**作業指示:**
下にある「do Azure Kinect」を含む行から「O Azure Kinect DK destina-se」を含む行までを、両端の行も含めて一字一句変えずに書き写してください。

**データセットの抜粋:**
++++++++++

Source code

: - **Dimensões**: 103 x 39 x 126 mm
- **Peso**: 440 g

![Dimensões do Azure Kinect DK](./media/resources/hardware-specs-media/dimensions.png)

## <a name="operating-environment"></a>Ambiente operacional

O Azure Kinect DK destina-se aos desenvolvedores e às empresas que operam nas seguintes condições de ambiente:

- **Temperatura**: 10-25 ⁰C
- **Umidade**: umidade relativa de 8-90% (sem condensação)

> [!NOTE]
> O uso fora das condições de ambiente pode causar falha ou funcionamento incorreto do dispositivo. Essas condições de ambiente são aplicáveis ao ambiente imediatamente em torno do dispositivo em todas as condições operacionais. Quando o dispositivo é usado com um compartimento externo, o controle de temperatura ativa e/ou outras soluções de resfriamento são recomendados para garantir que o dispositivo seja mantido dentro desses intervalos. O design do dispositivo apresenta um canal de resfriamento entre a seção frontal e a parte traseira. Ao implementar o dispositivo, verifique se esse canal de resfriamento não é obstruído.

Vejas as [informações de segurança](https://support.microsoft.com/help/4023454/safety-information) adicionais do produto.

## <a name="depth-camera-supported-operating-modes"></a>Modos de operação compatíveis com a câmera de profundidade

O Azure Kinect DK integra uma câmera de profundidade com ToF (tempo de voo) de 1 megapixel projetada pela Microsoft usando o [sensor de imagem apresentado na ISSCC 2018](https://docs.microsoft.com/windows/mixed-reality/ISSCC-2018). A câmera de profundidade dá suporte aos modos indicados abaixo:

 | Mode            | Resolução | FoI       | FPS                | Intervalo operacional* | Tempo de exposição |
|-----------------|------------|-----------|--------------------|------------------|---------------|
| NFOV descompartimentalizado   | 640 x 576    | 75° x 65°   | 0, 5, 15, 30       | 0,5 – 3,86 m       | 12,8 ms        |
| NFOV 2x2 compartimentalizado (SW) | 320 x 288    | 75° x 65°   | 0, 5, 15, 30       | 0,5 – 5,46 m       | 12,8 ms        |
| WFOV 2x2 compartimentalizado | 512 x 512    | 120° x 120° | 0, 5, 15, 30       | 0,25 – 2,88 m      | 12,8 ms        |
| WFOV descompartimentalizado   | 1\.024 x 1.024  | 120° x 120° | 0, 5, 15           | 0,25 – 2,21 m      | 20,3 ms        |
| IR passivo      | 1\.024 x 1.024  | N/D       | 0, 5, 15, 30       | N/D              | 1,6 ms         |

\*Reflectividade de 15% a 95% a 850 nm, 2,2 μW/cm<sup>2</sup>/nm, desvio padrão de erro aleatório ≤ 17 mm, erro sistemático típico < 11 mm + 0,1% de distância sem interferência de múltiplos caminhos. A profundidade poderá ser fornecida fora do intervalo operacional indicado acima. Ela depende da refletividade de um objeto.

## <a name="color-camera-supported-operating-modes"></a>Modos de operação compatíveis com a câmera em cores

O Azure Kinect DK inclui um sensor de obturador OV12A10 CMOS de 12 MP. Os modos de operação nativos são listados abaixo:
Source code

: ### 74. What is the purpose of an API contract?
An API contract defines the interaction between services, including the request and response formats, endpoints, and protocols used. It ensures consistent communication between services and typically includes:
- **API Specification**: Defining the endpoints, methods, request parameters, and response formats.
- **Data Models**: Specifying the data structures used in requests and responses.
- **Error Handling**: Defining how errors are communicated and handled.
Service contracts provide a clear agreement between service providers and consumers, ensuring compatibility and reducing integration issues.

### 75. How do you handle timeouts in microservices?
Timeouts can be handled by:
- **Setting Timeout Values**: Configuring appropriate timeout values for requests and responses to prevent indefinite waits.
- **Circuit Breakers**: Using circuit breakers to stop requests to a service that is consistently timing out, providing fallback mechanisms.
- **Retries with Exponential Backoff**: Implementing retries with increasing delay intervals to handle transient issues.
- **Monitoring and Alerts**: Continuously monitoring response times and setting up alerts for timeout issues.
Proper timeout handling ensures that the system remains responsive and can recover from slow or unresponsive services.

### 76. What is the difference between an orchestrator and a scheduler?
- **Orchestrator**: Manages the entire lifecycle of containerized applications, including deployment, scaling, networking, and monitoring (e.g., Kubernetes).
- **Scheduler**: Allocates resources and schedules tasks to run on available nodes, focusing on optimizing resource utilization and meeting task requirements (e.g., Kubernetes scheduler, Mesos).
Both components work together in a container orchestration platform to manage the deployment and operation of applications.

++++++++++

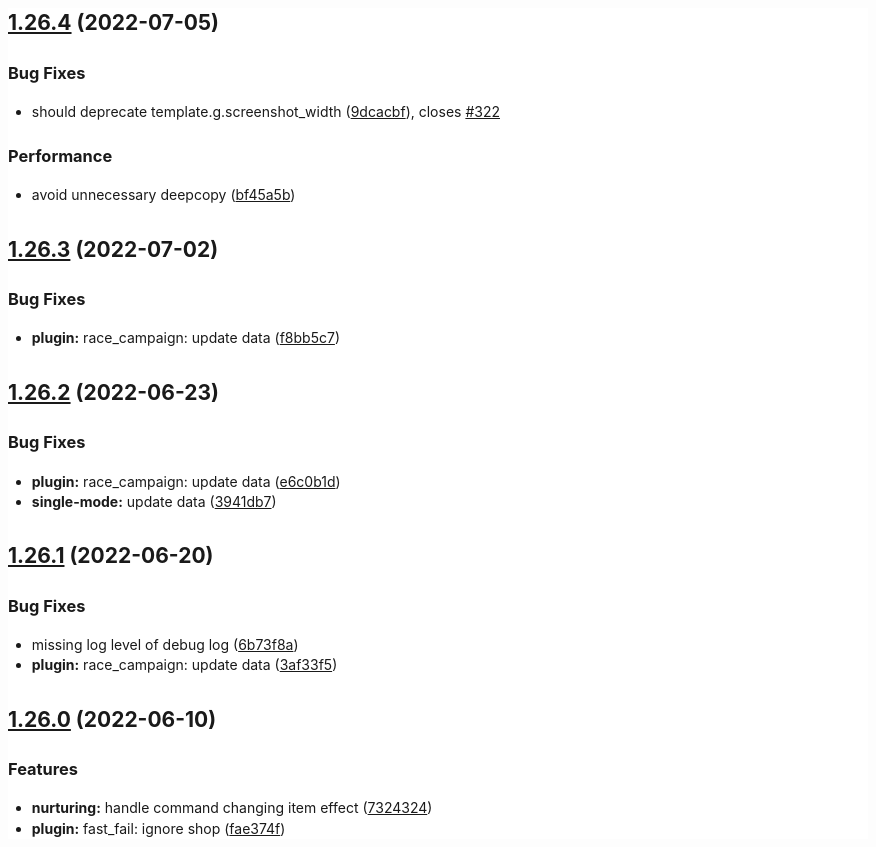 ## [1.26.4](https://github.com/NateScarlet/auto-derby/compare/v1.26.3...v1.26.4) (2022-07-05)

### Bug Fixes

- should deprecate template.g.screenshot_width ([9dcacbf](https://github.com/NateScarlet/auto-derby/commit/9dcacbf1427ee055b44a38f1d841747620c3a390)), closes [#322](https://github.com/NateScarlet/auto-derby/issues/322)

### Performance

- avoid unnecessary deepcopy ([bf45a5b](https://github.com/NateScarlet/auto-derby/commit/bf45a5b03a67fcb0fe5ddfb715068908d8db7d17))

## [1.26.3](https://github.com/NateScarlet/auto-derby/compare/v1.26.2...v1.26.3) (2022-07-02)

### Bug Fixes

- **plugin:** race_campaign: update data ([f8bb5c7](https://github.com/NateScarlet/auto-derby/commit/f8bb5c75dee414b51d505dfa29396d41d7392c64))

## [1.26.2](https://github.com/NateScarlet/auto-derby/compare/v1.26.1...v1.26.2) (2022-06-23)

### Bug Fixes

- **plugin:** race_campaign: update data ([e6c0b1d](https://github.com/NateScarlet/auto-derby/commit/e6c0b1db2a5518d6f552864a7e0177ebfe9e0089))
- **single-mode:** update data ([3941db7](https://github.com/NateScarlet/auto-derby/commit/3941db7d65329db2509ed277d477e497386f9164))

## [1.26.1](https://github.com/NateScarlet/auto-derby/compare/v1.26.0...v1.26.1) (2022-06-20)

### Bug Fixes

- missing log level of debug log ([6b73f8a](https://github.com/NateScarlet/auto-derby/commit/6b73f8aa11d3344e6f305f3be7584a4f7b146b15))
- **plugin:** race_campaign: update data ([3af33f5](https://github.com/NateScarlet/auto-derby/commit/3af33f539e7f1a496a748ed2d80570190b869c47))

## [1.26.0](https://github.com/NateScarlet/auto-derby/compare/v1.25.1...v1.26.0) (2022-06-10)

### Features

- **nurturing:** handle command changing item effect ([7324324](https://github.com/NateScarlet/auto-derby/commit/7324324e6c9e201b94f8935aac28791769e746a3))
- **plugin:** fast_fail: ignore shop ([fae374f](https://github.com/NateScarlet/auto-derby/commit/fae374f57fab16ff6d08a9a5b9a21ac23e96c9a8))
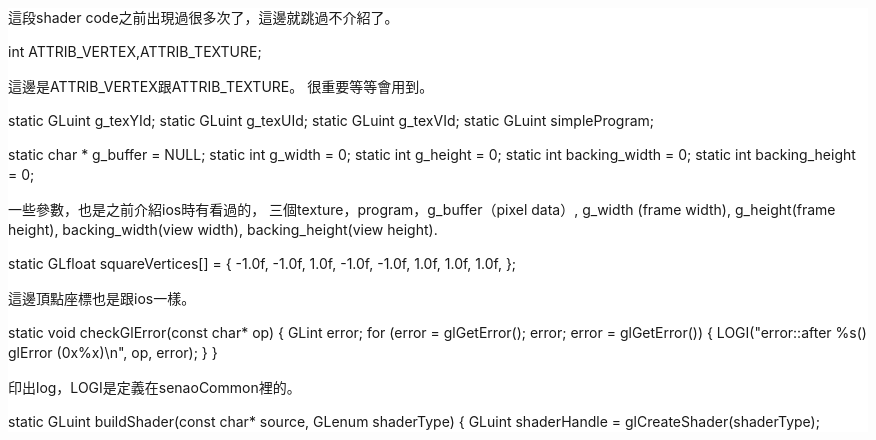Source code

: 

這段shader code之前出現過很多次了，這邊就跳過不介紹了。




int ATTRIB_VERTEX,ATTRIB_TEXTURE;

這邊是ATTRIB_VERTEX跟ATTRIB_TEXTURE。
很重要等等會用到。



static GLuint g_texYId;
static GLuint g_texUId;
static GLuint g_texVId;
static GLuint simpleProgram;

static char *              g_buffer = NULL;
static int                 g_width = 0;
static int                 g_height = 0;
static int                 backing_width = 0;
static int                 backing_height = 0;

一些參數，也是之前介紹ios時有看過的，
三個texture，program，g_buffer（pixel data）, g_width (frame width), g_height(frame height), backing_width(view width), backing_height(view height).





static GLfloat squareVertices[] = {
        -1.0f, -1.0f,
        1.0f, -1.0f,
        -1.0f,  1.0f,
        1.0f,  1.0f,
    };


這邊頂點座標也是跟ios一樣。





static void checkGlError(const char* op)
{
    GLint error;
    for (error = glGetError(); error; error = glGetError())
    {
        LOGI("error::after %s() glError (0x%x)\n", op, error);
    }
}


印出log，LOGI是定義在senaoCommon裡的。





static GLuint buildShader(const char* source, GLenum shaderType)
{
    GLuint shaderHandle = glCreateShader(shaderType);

++++++++++

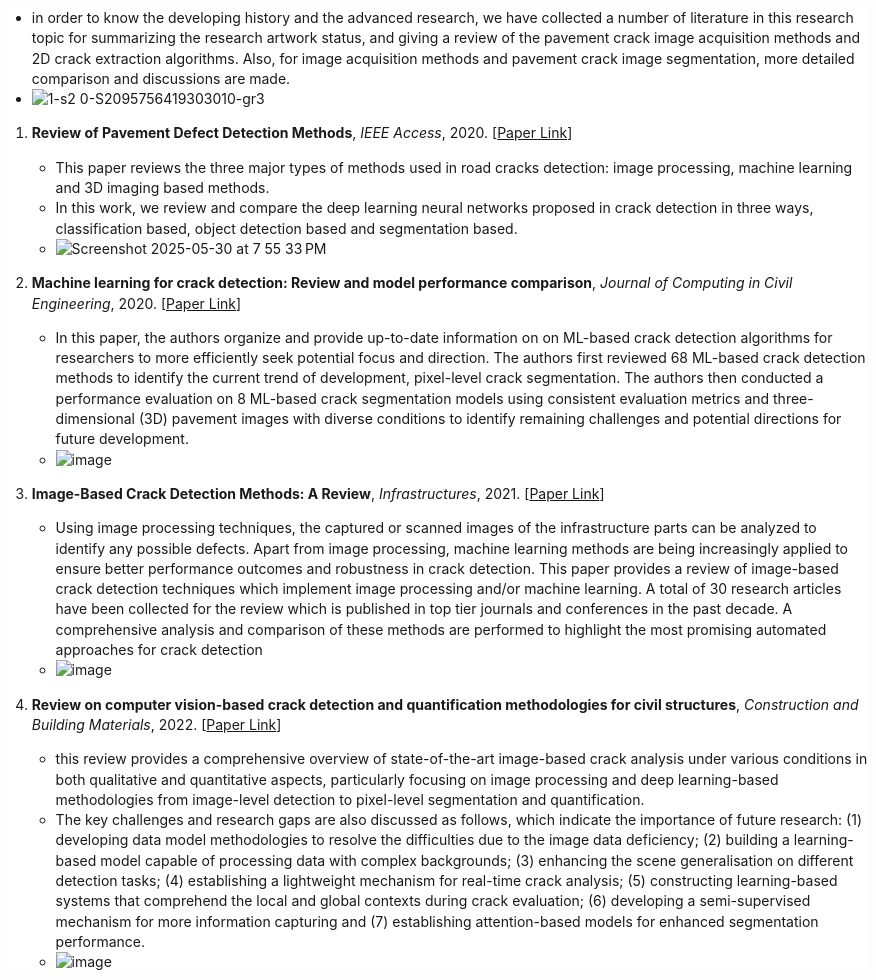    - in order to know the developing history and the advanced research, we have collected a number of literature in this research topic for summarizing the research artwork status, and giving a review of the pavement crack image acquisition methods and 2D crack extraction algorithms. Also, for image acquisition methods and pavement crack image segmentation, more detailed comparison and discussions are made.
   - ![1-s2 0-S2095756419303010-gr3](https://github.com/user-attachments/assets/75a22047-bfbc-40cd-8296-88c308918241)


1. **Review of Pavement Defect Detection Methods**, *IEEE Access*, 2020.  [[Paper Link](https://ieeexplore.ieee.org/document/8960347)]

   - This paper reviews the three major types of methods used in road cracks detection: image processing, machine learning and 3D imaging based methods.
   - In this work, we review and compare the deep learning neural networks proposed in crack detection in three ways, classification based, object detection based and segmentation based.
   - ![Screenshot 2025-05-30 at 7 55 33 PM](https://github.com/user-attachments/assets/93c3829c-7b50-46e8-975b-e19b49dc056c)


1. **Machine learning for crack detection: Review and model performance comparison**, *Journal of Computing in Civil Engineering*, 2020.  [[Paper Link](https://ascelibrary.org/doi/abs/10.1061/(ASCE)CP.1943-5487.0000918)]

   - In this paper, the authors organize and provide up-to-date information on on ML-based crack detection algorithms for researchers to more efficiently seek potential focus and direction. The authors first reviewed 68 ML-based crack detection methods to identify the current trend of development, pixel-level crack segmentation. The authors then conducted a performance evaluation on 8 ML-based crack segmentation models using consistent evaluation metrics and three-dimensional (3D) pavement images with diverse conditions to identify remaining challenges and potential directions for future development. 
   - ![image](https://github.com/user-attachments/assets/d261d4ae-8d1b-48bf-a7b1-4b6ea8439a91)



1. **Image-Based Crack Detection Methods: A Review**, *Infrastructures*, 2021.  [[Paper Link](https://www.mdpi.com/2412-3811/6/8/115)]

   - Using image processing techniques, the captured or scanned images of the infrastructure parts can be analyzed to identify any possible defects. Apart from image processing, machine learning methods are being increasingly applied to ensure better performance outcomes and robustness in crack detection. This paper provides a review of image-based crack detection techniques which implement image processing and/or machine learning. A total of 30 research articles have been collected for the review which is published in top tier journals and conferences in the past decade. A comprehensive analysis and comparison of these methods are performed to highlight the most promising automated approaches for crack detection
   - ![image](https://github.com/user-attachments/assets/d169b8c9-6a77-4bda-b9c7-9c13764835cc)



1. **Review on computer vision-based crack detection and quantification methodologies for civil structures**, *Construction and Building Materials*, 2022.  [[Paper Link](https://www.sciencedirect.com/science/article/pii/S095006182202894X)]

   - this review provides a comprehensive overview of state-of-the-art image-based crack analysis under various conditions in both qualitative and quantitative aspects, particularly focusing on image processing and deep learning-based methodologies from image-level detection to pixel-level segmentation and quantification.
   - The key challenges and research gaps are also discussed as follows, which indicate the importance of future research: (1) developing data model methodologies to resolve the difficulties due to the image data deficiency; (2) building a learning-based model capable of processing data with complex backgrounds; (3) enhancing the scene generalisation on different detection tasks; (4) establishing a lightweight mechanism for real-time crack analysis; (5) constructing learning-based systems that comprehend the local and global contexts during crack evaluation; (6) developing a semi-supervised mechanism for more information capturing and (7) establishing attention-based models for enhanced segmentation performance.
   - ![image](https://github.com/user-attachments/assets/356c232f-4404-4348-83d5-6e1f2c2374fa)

++++++++++

**以下に回答:**
![Dimensões do Azure Kinect DK](./media/resources/hardware-specs-media/dimensions.png)

## <a name="operating-environment"></a>Ambiente operacional

O Azure Kinect DK destina-se aos desenvolvedores e às empresas que operam nas seguintes condições de ambiente:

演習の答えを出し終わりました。